The wooden footbridge across the Jubilee River at Mill Lane has failed. Two vital structural members are broken and the bridge is now very weak so please don’t try to use it.
This map shows the location of the bridge and how you can easily avoid it on foot and by bike:
What has failed?
Here is the south-east side of the bridge. You can see that the top beam is bent and split:
Looking more closely there are two obvious failures:
So we have one bent and split beam and one completely broken. One side of the bridge has dropped by about 100mm and it may still be getting worse. This is a serious bit of damage and it has weakened the bridge considerably.
Analysing Bridges
There are many different types of bridge and they work in different ways. This is a truss bridge, which means that it is a series of triangular sections working together. Here is the north face of the bridge:
You can see two spans in this picture. The left-hand span runs from the bank to the pier, and the middle span from the visible pier to another one hidden by the bushes on the right. Each span is completely separate: they are not joined together and they rest on the piers without applying any horizontal forces.
Most bridges are made up from components that are either in compression (being squashed from the ends) or in tension (being pulled from the ends). Here is a simplified diagram for part of our bridge:
In this design the vertical members are mostly there to support the deck so the forces they carry are relatively small. The strength of the structure comes from the triangles: even if all the joints are pins (hinges) the truss will be rigid. In fact we could even replace all the green bits with wires and all the red bits with stacks of wooden bricks and it would still work (until the wind blows, but that’s another story)!
An engineer designing a bridge like this would now start setting up systems of simultaneous equations to make a mathematical model and would then calculate the actual forces and decide how big the beams need to be. Fortunately we don’t need to do all of that to get an idea of what happens if part of the structure fails.

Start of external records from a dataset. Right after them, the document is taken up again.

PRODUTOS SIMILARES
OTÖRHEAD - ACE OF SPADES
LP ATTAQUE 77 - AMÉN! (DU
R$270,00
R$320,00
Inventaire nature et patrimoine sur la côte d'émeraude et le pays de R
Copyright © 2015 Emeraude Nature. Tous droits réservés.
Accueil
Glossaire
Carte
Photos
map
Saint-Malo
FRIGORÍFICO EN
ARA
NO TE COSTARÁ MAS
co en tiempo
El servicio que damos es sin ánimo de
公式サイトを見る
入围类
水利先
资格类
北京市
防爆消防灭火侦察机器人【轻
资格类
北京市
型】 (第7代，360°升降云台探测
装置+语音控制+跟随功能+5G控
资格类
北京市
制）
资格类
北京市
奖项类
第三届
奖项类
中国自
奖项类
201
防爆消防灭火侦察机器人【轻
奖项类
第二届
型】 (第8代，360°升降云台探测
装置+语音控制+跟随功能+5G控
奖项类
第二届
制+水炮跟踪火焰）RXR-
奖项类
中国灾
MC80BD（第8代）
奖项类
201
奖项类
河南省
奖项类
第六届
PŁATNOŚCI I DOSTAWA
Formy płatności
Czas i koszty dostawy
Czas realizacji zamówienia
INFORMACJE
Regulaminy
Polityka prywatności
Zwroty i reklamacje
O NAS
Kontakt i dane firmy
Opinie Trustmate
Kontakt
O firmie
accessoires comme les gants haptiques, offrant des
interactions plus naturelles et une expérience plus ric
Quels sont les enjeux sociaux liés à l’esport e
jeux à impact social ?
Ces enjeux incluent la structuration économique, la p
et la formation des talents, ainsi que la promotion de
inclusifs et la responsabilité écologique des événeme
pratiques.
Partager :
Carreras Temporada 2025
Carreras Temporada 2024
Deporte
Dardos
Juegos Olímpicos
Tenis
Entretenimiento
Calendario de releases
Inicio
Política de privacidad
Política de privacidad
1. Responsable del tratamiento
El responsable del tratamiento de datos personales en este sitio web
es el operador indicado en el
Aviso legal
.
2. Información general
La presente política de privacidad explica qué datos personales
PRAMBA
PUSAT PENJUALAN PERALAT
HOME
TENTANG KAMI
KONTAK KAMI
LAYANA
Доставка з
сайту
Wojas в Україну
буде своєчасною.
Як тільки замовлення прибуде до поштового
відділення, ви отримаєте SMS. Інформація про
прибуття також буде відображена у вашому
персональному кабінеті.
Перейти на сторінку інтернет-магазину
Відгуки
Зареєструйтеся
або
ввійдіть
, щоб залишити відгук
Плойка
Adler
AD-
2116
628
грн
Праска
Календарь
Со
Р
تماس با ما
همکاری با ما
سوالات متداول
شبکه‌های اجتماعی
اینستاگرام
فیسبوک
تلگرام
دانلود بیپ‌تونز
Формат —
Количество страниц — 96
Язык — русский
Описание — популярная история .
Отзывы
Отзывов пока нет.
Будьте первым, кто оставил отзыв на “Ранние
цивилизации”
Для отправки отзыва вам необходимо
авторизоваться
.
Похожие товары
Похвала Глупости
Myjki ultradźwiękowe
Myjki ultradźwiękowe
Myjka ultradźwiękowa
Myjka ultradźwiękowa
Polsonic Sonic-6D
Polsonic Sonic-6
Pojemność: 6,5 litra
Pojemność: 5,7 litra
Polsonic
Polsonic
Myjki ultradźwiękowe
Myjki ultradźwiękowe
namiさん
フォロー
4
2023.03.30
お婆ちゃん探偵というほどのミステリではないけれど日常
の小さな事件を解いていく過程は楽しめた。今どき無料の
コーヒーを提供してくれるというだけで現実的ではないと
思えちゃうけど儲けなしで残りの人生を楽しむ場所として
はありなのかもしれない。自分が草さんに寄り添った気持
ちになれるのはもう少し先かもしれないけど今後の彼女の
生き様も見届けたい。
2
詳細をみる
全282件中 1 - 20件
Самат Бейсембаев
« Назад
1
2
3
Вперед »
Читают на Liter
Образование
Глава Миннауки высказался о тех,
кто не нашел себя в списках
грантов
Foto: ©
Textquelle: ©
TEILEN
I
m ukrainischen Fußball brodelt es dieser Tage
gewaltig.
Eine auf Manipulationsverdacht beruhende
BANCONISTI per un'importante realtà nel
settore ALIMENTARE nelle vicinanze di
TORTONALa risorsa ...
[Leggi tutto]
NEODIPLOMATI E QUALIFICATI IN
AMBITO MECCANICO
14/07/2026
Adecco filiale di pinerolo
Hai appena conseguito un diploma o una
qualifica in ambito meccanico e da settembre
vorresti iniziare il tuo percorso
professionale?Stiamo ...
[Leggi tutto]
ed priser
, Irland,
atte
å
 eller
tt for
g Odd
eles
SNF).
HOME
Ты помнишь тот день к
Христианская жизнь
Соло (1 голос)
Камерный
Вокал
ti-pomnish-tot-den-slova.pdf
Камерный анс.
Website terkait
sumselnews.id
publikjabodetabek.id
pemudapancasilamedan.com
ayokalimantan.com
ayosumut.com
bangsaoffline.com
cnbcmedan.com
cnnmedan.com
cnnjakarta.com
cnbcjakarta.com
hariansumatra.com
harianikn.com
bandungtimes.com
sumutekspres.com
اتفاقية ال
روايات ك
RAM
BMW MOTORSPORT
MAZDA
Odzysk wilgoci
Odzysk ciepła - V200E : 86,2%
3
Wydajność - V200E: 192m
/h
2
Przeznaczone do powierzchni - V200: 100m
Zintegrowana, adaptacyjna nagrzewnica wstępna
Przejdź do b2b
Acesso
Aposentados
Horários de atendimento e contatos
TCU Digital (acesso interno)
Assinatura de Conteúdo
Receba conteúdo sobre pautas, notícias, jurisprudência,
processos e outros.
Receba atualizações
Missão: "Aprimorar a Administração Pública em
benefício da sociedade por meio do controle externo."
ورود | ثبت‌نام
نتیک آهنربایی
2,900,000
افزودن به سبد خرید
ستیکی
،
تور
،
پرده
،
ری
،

In our bridge, the root cause of the problem seems to be a rotten diagonal that has pulled out of its lower joint. That prevents it from carrying any load and we have lost two triangles:
Now we have a parallelogram where we should have two triangles, and parallelograms with hinges at the corners are not much use! If this really were a simple pin-jointed structure it would instantly collapse into the river. Fortunately there are some other things there to hold it up. The first vertical is now in tension but it was not designed to be, and its top joint is not strong enough so it has pulled the top beam apart. What we are left with is a mess: some members have bending loads, some are twisting, and the forces in others may even have reversed. It is well beyond my ability to analyse and it certainly isn’t safe!
Repairing the bridge
So what next? This bridge was originally assembled on flat ground and lifted into place with a big crane. Ideally we would use the same process to remove it for repair, but that is not so easy. The nearest road is some way away so getting a crane close enough will be difficult. Another approach would be to lift the whole span from underneath using a barge or floating pontoon. The problem again is access: there is a weir between this bit of the Jubilee River and the main Thames so our barge would have to be brought in by crane… Can we contrive some way to support the undamaged bit of the bridge while repairing it in-situ? How would you do it? It’s a puzzle, and it will be very interesting to watch what actually happens!